To understand the nuances of Balbilla’s Sapphic language, I first consider contemporary visual and textual representations of Sabina. Imperially sanctioned depictions in statuary and on coins presented the empress as a symbol of imperial piety, fecundity, and harmony, often likening her to the goddesses Vesta, Ceres, and Concordia (Brennan, Fejfer). Literary representations similarly focused on her title “Augusta,” her connection to goddesses (e.g. νεάν Δήμητρα, IG, VII, 73 and νέᾳ Ἡρᾳ, TAM, II 2, 560), and her marriage to Hadrian, rather than personal or physical attributes (Carandini). Though this information leads us to expect a certain level of deference in treatments of Sabina at this time, I will show that this is not the case.

I next examine how Sappho was received in the imperial period and whether the homoerotic undertones of her poetry would have been pertinent to Balbilla’s contemporary audience in their reading of her epigrams. From the time of Ovid up to the Oxyrynchus Papyrus, Roman authors seem to have been invested in Sappho’s sexuality, specifically presenting it as homoerotic or exhibiting anxiety over its homoerotic undertones (Auanger). The continued cultural consciousness of a homosexual Sappho necessarily speaks to Balbilla’s poetry: intertexts to Sappho would certainly have marked Balbilla’s poetry as homoerotic. Where Balbilla could have used less erotically-charged language to describe Sabina, she purposely incorporated eroticized Sapphic elements.

Balbilla’s last two epigrams (Bernand 30 and 31) describe Sabina with phrases like κάλα τυῖδε Σάβιννα, ἐράτα μόρφα, and ἐράται βασιλήιδι τυῖδε Σαβίννᾳ, epithets uniquely related to Sappho’s descriptions of beautiful women (Brennan, Rosenmeyer).
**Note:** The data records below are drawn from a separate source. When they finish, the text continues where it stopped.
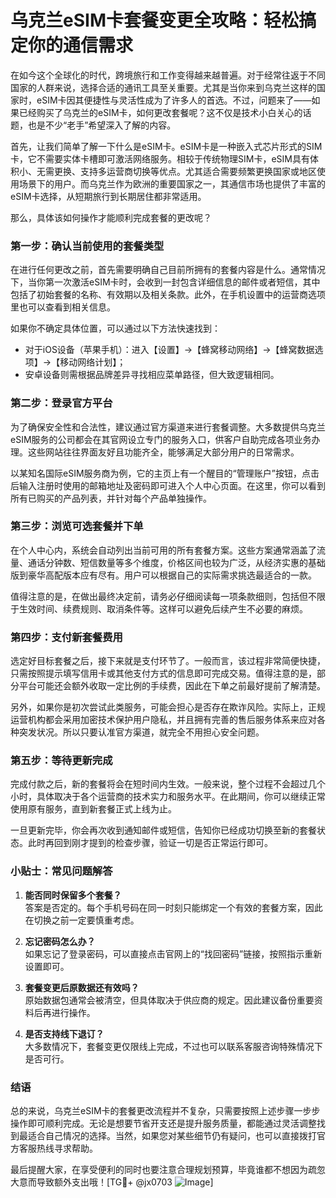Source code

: # 乌克兰eSIM卡套餐变更全攻略：轻松搞定你的通信需求

在如今这个全球化的时代，跨境旅行和工作变得越来越普遍。对于经常往返于不同国家的人群来说，选择合适的通讯工具至关重要。尤其是当你来到乌克兰这样的国家时，eSIM卡因其便捷性与灵活性成为了许多人的首选。不过，问题来了——如果已经购买了乌克兰的eSIM卡，如何更改套餐呢？这不仅是技术小白关心的话题，也是不少“老手”希望深入了解的内容。

首先，让我们简单了解一下什么是eSIM卡。eSIM卡是一种嵌入式芯片形式的SIM卡，它不需要实体卡槽即可激活网络服务。相较于传统物理SIM卡，eSIM具有体积小、无需更换、支持多运营商切换等优点。尤其适合需要频繁更换国家或地区使用场景下的用户。而乌克兰作为欧洲的重要国家之一，其通信市场也提供了丰富的eSIM卡选择，从短期旅行到长期居住都非常适用。

那么，具体该如何操作才能顺利完成套餐的更改呢？

### **第一步：确认当前使用的套餐类型**
在进行任何更改之前，首先需要明确自己目前所拥有的套餐内容是什么。通常情况下，当你第一次激活eSIM卡时，会收到一封包含详细信息的邮件或者短信，其中包括了初始套餐的名称、有效期以及相关条款。此外，在手机设置中的运营商选项里也可以查看到相关信息。

如果你不确定具体位置，可以通过以下方法快速找到：
- 对于iOS设备（苹果手机）：进入【设置】→【蜂窝移动网络】→【蜂窝数据选项】→【移动网络计划】；
- 安卓设备则需根据品牌差异寻找相应菜单路径，但大致逻辑相同。

### **第二步：登录官方平台**
为了确保安全性和合法性，建议通过官方渠道来进行套餐调整。大多数提供乌克兰eSIM服务的公司都会在其官网设立专门的服务入口，供客户自助完成各项业务办理。这些网站往往界面友好且功能齐全，能够满足大部分用户的日常需求。

以某知名国际eSIM服务商为例，它的主页上有一个醒目的“管理账户”按钮，点击后输入注册时使用的邮箱地址及密码即可进入个人中心页面。在这里，你可以看到所有已购买的产品列表，并针对每个产品单独操作。

### **第三步：浏览可选套餐并下单**
在个人中心内，系统会自动列出当前可用的所有套餐方案。这些方案通常涵盖了流量、通话分钟数、短信数量等多个维度，价格区间也较为广泛，从经济实惠的基础版到豪华高配版本应有尽有。用户可以根据自己的实际需求挑选最适合的一款。

值得注意的是，在做出最终决定前，请务必仔细阅读每一项条款细则，包括但不限于生效时间、续费规则、取消条件等。这样可以避免后续产生不必要的麻烦。

### **第四步：支付新套餐费用**
选定好目标套餐之后，接下来就是支付环节了。一般而言，该过程非常简便快捷，只需按照提示填写信用卡或其他支付方式的信息即可完成交易。值得注意的是，部分平台可能还会额外收取一定比例的手续费，因此在下单之前最好提前了解清楚。

另外，如果你是初次尝试此类服务，可能会担心是否存在欺诈风险。实际上，正规运营机构都会采用加密技术保护用户隐私，并且拥有完善的售后服务体系来应对各种突发状况。所以只要认准官方渠道，就完全不用担心安全问题。

### **第五步：等待更新完成**
完成付款之后，新的套餐将会在短时间内生效。一般来说，整个过程不会超过几个小时，具体取决于各个运营商的技术实力和服务水平。在此期间，你可以继续正常使用原有服务，直到新套餐正式上线为止。

一旦更新完毕，你会再次收到通知邮件或短信，告知你已经成功切换至新的套餐状态。此时再回到刚才提到的检查步骤，验证一切是否正常运行即可。

### **小贴士：常见问题解答**
1. **能否同时保留多个套餐？**  
   答案是否定的。每个手机号码在同一时刻只能绑定一个有效的套餐方案，因此在切换之前一定要慎重考虑。
   
2. **忘记密码怎么办？**  
   如果忘记了登录密码，可以直接点击官网上的“找回密码”链接，按照指示重新设置即可。

3. **套餐变更后原数据还有效吗？**  
   原始数据包通常会被清空，但具体取决于供应商的规定。因此建议备份重要资料后再进行操作。

4. **是否支持线下退订？**  
   大多数情况下，套餐变更仅限线上完成，不过也可以联系客服咨询特殊情况下是否可行。

### **结语**
总的来说，乌克兰eSIM卡的套餐更改流程并不复杂，只需要按照上述步骤一步步操作即可顺利完成。无论是想要节省开支还是提升服务质量，都能通过灵活调整找到最适合自己情况的选择。当然，如果您对某些细节仍有疑问，也可以直接拨打官方客服热线寻求帮助。

最后提醒大家，在享受便利的同时也要注意合理规划预算，毕竟谁都不想因为疏忽大意而导致额外支出哦！[TG💪+ @jx0703 ![Image](https://github.com/user-attachments/assets/dbca1d08-cadb-493c-b0ec-ad6f7a83f270)]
The structural similarities between Balbilla’s epigram 30 and the love triangle of Sappho fr. 31, where the poetess watches a male figure interact with a female love interest from afar, are particularly striking. I draw on the poetic trope of “passive contrast figure” vs. active lover (Marcovich, Race) to argue that Balbilla casts herself as the active lover (Sappho) and Memnon as the passive contrast figure (“that man” in fr. 31). I also show how Balbilla actively excludes Hadrian from the love narrative until the end of epigram 30, undercutting his involvement with Sabina.

This paper argues that given these poetic maneuvers, Balbilla’s poetry necessitates a queer reading. Such a reading recognizes threads of resistance against dominant ideologies and thereby allows us to accept and explore the sexual complications Balbilla presents, rather than attempting to explain them away. Scholarship on Balbilla has taken a firm stance against the presence of homoeroticism specifically as a response to clumsy claims of an actual lesbian relationship between poetess and empress and not as a response to the poetry itself. Nevertheless, a heteroerotic reading of Balbilla’s poetry misses the mark as much as prior claims of a genuine homosexual relationship.